Pengakuan Elon Musk bahwa dirinya terlalu jauh masuk ke politik muncul ketika dua bisnis utamanya menghadapi tekanan berbeda. SpaceX terganggu kegagalan pengujian Starship, sementara Tesla dibayangi pelemahan sentimen konsumen dan biaya ekspansi AI.
Dalam wawancara dengan The Economist yang terbit pekan lalu, Musk menyatakan keterlibatannya di panggung politik Amerika Serikat telah melampaui batas. “Saya terlalu banyak terlibat dalam politik dan, jujur saja, kebablasan,” kata Musk seperti dikutip Futurism pada Senin (27/7/2026).
Starship Menjadi Ujian Besar SpaceX
Tekanan paling nyata bagi SpaceX datang dari kegagalan roket raksasa Starship menyalakan sejumlah mesin pada pekan lalu. Insiden tersebut membuat perusahaan membatalkan uji coba peluncuran perdana setelah penawaran umum perdana atau IPO.
Kegagalan itu memperbesar keraguan investor terhadap ambisi Musk menjadikan SpaceX bernilai sangat besar. Starship diposisikan sebagai proyek penting bagi rencana jangka panjang perusahaan, sehingga kendala pengujian mendapat perhatian luas.
SpaceX juga disebut menghadapi tekanan dari penurunan harga saham yang berlanjut. Perusahaan bahkan dikabarkan menjual daya komputasi kepada pesaing, bukan berada sepenuhnya di garis depan persaingan kecerdasan buatan.
| Bidang | Tekanan yang Dihadapi | Dampak Utama |
|---|---|---|
| SpaceX | Starship gagal menyalakan sejumlah mesin | Uji peluncuran perdana dibatalkan |
| SpaceX | Tekanan harga saham dan persaingan AI | Menjual daya komputasi kepada pesaing |
| Tesla | Respons negatif konsumen | Penjualan kendaraan dilaporkan menurun |
| Tesla | Pengeluaran besar untuk AI | Harga saham tertekan |
Tesla Dihantam Reputasi dan Beban Pengeluaran
Di sisi lain, Tesla menghadapi persoalan yang berkaitan langsung dengan persepsi publik terhadap Musk. Penjualan kendaraan dilaporkan merosot tajam setelah sebagian konsumen merespons negatif perilaku dan komentar kontroversialnya di ruang publik.
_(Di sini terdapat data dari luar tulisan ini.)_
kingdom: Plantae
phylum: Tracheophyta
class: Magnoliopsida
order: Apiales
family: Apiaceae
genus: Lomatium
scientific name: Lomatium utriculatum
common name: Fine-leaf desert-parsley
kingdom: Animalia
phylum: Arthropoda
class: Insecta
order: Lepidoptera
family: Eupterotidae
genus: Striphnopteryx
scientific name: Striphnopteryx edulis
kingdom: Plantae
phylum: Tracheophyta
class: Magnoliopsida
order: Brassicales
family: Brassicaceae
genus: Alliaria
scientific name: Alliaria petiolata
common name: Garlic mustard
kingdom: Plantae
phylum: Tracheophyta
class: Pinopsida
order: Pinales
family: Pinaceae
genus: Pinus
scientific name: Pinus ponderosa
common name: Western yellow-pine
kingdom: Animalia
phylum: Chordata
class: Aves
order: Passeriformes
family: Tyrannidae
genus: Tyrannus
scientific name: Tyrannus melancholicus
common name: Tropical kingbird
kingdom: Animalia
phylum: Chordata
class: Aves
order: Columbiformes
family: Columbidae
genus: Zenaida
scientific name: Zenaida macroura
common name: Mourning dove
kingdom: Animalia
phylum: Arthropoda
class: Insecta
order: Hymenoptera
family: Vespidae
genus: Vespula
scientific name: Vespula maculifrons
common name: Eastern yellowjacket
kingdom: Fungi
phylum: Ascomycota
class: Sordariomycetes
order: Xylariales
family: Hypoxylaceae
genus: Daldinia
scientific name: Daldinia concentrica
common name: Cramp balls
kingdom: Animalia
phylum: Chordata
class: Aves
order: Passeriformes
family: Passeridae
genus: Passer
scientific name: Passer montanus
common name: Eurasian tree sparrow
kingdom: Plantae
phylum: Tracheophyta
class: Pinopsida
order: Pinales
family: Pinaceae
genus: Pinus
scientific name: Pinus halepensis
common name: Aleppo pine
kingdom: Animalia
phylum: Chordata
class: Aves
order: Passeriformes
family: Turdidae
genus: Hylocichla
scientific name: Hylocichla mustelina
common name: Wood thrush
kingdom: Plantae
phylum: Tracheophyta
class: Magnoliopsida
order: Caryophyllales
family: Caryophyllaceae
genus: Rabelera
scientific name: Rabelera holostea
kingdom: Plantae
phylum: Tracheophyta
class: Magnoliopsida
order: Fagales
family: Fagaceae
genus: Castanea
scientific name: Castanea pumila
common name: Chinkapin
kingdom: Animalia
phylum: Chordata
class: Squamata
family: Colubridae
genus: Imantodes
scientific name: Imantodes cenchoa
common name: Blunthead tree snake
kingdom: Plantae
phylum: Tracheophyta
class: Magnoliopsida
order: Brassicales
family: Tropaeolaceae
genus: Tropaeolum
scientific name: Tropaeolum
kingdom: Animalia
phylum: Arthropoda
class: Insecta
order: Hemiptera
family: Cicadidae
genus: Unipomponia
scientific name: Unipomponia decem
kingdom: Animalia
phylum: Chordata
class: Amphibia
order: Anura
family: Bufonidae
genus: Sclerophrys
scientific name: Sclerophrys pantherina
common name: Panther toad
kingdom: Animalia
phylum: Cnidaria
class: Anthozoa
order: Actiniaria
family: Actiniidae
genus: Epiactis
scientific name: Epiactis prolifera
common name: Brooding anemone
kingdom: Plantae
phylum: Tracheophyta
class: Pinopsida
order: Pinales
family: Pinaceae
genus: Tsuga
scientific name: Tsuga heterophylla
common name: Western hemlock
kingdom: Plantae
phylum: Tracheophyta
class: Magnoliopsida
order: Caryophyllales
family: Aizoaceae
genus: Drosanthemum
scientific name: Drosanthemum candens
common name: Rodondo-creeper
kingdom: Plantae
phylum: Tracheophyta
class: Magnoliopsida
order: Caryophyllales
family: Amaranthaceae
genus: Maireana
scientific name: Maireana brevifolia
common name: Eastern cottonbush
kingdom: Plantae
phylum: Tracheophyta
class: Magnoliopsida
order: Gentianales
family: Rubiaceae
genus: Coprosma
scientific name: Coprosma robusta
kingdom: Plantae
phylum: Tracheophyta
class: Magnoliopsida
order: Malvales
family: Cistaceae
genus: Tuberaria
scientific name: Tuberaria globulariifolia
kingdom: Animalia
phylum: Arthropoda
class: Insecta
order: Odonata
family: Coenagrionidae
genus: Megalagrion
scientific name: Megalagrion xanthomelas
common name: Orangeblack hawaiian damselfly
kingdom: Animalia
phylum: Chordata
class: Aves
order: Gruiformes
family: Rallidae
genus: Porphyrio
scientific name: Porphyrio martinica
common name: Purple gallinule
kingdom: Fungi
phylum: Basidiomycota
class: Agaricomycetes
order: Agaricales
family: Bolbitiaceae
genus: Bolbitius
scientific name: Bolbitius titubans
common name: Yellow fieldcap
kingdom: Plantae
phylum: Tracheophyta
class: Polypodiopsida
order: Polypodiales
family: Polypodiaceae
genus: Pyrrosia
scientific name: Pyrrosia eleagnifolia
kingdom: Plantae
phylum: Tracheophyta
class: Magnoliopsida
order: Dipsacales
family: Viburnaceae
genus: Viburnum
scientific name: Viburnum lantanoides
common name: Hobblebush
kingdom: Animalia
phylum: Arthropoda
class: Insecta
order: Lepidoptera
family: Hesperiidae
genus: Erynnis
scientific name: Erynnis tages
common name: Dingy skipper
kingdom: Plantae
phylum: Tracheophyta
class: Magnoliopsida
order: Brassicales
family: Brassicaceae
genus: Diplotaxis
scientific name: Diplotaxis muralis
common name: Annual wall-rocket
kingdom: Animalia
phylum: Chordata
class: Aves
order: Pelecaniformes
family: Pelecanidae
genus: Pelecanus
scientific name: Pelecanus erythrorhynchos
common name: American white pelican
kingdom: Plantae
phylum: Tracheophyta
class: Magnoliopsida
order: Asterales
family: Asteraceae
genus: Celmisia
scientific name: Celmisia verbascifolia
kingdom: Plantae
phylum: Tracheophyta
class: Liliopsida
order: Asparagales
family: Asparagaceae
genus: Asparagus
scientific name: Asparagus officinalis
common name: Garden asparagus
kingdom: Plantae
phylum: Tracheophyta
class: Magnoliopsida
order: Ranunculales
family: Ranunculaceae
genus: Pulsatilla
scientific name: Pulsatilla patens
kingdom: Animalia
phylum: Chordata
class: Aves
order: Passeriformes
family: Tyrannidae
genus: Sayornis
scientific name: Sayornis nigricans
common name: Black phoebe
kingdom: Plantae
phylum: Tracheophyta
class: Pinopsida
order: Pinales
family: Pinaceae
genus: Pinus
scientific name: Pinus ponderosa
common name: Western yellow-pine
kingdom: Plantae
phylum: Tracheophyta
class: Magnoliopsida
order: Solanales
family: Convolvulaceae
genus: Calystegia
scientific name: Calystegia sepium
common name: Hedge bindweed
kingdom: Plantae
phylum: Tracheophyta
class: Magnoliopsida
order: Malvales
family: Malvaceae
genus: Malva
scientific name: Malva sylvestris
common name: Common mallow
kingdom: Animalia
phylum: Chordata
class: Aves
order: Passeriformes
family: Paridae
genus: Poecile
Kenaikan pendapatan Tesla baru-baru ini belum cukup mengangkat harga saham perusahaan. Pasar masih mencermati pembengkakan biaya akibat investasi besar di sektor AI serta risiko reputasi terhadap daya tarik merek kendaraan listrik itu.
Situasi tersebut menunjukkan bahwa persoalan bisnis Musk tidak terbatas pada satu proyek teknologi. Kepercayaan investor dan konsumen kini menjadi faktor yang sama pentingnya dengan pengembangan produk dan ambisi ekspansi perusahaan.
Jejak DOGE Memperburuk Sentimen
Penyesalan Musk berkaitan dengan perannya memimpin Department of Government Efficiency atau DOGE pada awal masa jabatan kedua Presiden Donald Trump. Menurut CNBC Indonesia, sejumlah langkah lembaga itu memicu reaksi keras karena dinilai berdampak besar pada institusi publik dan pegawai pemerintah.
| Langkah DOGE | Dampak yang Disebutkan |
|---|---|
| Pemangkasan massal | Puluhan ribu pegawai negeri kehilangan pekerjaan |
| Pemotongan bantuan luar negeri | Anggaran dipangkas drastis hingga memicu dampak fatal |
| Pengelolaan data | Memicu kebocoran data sensitif dan gelombang protes |
| Perubahan lembaga publik | Social Security Administration dan riset ilmiah disebut terdampak |
Rentetan kebijakan itu disebut ikut membentuk citra Musk sebagai salah satu figur yang tidak populer di Amerika Serikat. Konsekuensinya meluas karena citra pribadi sang miliarder membayangi SpaceX dan Tesla.
Keraguan terhadap Perubahan Sikap
Musk menyatakan ingin mengakhiri keterlibatan dalam pembongkaran struktur pemerintahan Trump, tetapi ia belum sepenuhnya menjauh dari isu politik dan geopolitik. The Economist mencatat Musk masih menyerang media yang dinilainya keliru menggambarkannya sebagai sosok rasis serta membela sejumlah pemimpin ekstremis sayap kanan di Eropa.
Di tengah tekanan tersebut, Musk tetap menawarkan gambaran bahwa AI dapat membawa dunia menuju “era kelimpahan luar biasa.” Namun, rekam jejak DOGE serta persoalan di bisnis utamanya membuat pengakuan menyesal itu belum menjawab apakah arah keterlibatannya dalam politik benar-benar akan berubah.